Que la revendication de l'asexualité soit un défi explicite contre le patriarcat et l'hétéronormativité fondée sur la performance sexuelle et la masculinité pénétrative, c'est une évidence. Qu'elle se pose de façon extrêmement périphérique voire parfois contradictoire vis-à-vis de la plupart des courants du féminisme est également facile à comprendre. En réalité, j'ai pu réfléchir à ces aspects davantage par la vision du magistral film lituanien intitulé _Slow_, écrit et réalisé par Marija Kavtaradze et sorti en 2023 que dans ce livre où les résultats des entretiens prennent le pas sur une réflexion théorique – psychanalytique, ou sociologique ou philosophique – qui s'avère hélas véritablement modeste dans les chapitres respectifs.
Les témoignages suffisent à montrer les incompréhensions et les difficultés à s'accepter et à se faire accepter individuellement en tant qu'asexuels, certes, mais tout l'aspect de la dialectique conflictuelle entre les injonctions patriarcales et la pratique du couple asexuel est étonnement absent dans le livre, dont le souci principal est de faire preuve d'empathie, d'estime voire même d'une certaine forme d'admiration à l'adresse des personnes consultées. De même, si une déclaration de compatibilité de l'asexualité avec la théorisation freudienne est faite, il n'apparaît aucune argumentation qui aurait pour but d'infirmer les opinions contraires soutenues (sans doute majoritairement) dans le milieu psychanalytique. Enfin, de la part d'une thérapeute, on ne peut qu'être stupéfait de l'absence de toute référence à des problématiques de conflit intrapsychique, qui doivent certainement entraîner des conséquences cliniques chez des asexuels qui ont pourtant dû aller en consultation chez le professionnel. La volonté d'exclure la pathologisation de l'asexualité ne me semble pas incompatible avec la présence d'autres problématiques qui en seraient conséquentes ou concomitantes.



Cit. :


1. « Emma fait précisément la différence entre érotisme et génitalité – comme peuvent le faire de nombreuses personnes asexuelles. Il semblerait que la qualité du lien est largement supérieure à la quantité accumulative proposée par la sexualité directe. Cela va, une fois de plus, dans le sens d'une recherche désirante autre, qui ne réagirait pas selon les canons d'une sexualité pénétrative et normée.
Lorsque Emma parle de shibari voire de tango, on peut sentir un besoin de quelque chose de subtil, de "connecté" (pour reprendre son terme). C'est une épure qui se recherche constamment, consciemment ou non. Cette épure est la marque même d'une délicatesse du lien amoureux, mais également d'une subtile alchimie dans le lien sexualisé. » (p. 52)

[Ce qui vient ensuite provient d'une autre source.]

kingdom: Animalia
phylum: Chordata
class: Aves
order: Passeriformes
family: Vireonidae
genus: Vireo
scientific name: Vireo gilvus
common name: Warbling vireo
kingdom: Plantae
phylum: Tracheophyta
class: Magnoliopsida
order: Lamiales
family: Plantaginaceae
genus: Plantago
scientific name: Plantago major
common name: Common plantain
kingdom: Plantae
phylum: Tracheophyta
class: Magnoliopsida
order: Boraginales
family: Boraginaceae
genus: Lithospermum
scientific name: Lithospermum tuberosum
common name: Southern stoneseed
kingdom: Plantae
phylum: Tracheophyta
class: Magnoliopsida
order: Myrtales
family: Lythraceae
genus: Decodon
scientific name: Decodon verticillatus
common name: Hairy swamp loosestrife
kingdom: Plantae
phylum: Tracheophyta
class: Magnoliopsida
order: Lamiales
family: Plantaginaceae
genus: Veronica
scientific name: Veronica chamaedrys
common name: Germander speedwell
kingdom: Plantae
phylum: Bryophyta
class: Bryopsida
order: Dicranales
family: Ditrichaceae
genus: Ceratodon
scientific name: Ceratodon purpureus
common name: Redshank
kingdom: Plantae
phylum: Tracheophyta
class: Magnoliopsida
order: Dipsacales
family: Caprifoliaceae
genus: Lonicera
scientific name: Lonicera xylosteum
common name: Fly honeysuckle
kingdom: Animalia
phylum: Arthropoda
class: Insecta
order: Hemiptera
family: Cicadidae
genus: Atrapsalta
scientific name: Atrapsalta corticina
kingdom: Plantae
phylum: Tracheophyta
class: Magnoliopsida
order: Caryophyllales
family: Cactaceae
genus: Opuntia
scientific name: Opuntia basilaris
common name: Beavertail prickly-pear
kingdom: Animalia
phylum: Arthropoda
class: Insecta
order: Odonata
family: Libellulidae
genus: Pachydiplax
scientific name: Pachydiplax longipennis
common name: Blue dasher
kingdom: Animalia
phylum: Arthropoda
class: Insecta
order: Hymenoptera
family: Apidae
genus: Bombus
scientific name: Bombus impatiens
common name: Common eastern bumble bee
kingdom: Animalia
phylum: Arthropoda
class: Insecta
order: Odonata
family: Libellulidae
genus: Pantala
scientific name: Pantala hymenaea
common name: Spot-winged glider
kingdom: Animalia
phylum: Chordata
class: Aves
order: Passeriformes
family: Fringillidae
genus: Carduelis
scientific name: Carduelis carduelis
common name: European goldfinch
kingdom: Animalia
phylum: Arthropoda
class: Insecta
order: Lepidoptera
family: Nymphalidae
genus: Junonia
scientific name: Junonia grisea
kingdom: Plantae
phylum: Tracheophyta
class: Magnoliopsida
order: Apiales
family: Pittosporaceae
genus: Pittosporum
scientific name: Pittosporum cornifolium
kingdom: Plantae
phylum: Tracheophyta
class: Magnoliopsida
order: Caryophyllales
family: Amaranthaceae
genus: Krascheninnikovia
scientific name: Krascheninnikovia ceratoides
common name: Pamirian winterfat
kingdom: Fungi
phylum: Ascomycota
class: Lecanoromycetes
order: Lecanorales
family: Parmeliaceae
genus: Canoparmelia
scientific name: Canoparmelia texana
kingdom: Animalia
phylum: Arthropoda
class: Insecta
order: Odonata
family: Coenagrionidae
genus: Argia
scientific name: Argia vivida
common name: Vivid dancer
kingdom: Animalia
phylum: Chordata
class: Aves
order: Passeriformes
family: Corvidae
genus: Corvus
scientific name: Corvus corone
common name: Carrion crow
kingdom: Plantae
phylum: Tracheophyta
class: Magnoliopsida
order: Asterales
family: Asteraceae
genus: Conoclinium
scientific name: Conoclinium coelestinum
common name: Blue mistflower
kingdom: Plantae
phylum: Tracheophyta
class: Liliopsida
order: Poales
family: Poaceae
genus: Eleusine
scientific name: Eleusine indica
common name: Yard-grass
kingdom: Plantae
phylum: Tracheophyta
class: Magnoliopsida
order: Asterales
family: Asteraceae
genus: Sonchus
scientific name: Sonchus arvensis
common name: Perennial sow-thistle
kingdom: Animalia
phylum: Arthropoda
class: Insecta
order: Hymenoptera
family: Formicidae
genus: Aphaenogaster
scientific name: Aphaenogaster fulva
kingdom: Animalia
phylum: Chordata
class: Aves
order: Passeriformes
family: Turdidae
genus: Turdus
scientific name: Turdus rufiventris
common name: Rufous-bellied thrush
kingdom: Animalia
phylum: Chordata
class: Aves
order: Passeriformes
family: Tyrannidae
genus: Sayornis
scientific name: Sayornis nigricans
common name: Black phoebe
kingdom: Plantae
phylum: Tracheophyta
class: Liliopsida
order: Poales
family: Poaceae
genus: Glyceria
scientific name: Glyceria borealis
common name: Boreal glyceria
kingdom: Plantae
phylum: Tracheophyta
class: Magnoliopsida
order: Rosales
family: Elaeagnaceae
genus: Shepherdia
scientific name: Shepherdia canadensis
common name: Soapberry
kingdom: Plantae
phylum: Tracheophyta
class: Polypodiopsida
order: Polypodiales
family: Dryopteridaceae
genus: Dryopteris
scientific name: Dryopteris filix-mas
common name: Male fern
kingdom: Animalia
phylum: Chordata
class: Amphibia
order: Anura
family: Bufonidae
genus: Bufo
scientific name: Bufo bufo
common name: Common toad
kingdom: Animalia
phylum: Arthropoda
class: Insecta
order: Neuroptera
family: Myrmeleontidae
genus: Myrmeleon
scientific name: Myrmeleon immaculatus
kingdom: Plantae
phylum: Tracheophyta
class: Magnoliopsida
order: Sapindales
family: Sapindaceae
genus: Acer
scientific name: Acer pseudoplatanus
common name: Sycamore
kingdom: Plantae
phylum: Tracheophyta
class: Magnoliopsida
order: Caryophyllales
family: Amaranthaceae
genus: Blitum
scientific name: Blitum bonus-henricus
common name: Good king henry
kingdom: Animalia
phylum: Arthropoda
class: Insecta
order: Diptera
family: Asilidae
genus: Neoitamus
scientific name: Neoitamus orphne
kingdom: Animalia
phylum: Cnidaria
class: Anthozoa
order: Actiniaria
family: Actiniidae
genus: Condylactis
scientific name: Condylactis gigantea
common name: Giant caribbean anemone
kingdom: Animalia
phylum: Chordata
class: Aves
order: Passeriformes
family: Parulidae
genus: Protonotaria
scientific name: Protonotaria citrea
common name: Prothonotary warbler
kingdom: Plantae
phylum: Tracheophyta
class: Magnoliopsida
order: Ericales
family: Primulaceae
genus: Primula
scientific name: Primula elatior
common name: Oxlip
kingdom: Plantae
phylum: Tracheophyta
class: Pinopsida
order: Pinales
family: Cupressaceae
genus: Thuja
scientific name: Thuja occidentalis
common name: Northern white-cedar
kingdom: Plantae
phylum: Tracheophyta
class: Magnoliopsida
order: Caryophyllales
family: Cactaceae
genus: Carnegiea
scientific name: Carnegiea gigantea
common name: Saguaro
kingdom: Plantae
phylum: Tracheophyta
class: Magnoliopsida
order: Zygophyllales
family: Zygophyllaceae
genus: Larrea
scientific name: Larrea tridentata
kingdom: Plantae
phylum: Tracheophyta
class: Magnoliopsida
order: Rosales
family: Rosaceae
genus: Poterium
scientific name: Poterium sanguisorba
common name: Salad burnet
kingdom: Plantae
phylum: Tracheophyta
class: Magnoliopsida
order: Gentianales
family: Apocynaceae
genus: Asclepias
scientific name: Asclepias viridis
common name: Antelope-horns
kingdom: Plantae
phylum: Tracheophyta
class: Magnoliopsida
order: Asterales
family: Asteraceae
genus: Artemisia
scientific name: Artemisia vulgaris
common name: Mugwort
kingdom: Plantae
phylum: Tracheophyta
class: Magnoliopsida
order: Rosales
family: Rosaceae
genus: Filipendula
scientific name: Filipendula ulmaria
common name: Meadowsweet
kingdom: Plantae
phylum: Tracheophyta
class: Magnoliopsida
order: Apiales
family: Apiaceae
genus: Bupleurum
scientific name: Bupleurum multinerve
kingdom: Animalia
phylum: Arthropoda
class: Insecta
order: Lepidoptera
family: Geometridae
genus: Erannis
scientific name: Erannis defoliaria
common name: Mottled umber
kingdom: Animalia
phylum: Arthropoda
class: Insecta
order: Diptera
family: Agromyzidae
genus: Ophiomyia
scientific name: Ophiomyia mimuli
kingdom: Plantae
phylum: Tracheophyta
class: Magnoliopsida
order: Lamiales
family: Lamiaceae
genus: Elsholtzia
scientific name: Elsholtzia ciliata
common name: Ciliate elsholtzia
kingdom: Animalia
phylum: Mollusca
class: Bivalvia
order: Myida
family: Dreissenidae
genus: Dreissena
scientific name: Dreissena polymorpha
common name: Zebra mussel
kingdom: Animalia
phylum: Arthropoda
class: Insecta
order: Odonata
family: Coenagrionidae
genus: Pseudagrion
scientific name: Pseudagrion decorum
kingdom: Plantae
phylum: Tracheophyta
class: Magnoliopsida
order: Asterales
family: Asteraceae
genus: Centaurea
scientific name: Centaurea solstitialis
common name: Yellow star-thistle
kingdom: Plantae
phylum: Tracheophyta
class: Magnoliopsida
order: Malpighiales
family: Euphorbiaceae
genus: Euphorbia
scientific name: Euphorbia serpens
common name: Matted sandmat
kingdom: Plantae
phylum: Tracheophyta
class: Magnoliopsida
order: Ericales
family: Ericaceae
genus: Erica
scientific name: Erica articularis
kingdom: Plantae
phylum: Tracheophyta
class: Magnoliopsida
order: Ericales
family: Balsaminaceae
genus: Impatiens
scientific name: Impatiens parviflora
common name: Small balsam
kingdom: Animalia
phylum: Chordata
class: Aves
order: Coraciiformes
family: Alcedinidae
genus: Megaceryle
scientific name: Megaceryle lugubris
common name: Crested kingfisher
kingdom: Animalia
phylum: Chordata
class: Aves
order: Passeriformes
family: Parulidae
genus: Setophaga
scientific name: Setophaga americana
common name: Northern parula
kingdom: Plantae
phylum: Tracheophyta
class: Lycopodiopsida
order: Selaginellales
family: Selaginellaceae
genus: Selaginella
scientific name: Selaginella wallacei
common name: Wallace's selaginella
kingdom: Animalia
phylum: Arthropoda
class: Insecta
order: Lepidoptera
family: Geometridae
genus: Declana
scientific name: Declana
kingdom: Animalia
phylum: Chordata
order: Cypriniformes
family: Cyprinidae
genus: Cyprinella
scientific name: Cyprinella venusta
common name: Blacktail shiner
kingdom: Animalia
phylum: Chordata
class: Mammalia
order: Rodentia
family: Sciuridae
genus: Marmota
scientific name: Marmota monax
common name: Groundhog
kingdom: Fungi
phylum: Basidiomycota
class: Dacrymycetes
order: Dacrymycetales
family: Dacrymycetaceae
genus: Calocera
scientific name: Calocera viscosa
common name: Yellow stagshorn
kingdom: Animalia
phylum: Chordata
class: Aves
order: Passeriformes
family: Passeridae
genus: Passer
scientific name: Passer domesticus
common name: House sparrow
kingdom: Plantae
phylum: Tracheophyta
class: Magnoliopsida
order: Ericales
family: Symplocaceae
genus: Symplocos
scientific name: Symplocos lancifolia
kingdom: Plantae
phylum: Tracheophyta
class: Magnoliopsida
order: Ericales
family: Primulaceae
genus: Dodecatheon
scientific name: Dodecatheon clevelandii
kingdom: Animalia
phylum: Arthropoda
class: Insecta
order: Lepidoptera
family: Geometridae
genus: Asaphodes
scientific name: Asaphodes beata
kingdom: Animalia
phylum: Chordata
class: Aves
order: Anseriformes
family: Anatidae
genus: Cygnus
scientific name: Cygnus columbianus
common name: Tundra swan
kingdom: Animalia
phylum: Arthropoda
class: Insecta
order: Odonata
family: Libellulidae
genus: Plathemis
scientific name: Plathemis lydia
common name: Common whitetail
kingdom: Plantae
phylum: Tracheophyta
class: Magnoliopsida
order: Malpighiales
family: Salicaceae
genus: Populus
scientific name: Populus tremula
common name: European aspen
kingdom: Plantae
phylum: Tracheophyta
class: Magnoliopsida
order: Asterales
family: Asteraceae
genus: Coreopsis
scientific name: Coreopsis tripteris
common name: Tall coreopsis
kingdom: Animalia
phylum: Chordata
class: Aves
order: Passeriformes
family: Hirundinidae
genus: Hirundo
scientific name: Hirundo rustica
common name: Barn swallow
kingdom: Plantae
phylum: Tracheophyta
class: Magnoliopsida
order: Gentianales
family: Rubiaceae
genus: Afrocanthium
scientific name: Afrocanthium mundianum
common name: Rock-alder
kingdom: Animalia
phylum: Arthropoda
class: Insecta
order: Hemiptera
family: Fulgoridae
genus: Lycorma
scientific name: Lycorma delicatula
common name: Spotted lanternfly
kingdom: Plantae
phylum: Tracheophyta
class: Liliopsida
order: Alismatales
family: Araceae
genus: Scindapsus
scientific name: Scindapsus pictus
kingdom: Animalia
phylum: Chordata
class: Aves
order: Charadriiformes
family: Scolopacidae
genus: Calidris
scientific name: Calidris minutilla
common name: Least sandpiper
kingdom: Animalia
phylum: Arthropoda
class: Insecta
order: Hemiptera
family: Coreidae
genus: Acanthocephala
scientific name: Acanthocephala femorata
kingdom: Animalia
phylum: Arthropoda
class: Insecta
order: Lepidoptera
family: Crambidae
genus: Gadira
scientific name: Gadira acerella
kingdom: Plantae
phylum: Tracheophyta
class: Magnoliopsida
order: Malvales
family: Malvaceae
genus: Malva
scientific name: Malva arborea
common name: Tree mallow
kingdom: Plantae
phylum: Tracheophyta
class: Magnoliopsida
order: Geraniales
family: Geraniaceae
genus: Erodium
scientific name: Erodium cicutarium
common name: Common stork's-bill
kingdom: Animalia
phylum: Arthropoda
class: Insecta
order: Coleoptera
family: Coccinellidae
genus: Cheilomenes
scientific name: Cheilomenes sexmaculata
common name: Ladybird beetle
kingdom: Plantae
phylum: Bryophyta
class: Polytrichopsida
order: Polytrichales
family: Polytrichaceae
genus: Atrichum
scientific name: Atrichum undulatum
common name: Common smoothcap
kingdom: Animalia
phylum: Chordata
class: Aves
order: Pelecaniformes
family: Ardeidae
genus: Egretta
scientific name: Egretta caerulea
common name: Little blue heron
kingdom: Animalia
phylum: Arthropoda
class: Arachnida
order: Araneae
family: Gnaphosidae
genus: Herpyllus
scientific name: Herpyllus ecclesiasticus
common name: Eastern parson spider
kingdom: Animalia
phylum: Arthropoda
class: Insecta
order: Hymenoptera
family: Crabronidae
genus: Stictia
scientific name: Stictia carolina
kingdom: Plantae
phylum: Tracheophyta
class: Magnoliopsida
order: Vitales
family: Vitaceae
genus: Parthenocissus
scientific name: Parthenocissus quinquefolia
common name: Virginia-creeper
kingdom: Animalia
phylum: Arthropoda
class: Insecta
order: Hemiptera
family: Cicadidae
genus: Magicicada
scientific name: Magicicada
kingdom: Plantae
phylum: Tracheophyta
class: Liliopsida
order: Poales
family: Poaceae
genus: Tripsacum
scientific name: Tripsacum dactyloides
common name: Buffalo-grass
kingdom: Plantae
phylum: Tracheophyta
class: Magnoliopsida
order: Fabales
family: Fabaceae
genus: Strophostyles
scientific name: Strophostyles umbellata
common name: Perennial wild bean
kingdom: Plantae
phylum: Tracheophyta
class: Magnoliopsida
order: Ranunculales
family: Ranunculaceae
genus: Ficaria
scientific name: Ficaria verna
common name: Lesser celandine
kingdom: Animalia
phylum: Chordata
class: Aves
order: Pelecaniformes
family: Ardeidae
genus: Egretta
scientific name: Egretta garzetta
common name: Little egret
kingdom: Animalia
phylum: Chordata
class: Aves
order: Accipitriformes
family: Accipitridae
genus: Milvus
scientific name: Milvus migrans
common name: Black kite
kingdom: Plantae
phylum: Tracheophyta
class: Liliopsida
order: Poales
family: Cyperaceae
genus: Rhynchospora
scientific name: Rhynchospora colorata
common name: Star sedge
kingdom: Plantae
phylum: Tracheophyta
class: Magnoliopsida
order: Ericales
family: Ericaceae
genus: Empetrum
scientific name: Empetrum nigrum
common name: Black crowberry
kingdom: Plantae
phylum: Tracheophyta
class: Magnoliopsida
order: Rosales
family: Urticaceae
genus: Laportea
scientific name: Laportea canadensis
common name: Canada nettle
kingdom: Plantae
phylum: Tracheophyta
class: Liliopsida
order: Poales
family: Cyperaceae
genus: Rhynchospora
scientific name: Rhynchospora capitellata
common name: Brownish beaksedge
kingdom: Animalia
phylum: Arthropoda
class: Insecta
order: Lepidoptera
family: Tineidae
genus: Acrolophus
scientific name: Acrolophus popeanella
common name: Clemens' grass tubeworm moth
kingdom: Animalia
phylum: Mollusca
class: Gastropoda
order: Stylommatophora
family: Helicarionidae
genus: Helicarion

2. « Les fluctuations de désir et de comportements interrogent. Mais ils font partie de l'asexualité même. C'est une manière de vivre son désir que nous devons admettre comme non fixée. Le besoin de catégoriser est en effet inhérent à nos fonctionnements. Il nous rassure et permet de classifier les modalités d'action de l'autre et de déterminer au mieux nos réactions et nos ressentis. Dès lors que tout cela change et se modifie, il s'installe comme un flou désagréable, qui nous amène à réfléchir autrement et à admettre que rien n'est définitivement posé ou acquis. C'est accepter de ne pas avoir le contrôle et d'entrer dans un monde, certes incertain, mais profondément créatif et mouvant.
Donc, à quoi sert la sexualité ? Il me semble évident de répondre qu'au-delà de la seule nécessité procréatrice nous n'en avons pas un besoin fondamental, tout au moins dans le sens génital du terme. On peut se découvrir soi-même hors de la masturbation, tout comme on peut rencontrer l'autre sans passer par la dimension sexuelle. Il y a quelques années, j'aurais ajouté que la rencontre sans sexualité est un appauvrissement du lien. Mais mes discussions et ma découverte de l'asexualité m'amènent à reconsidérer les choses et à ne plus les regarder d'un point de vue sexuel mais d'un point de vue désirant. » (pp. 59-60)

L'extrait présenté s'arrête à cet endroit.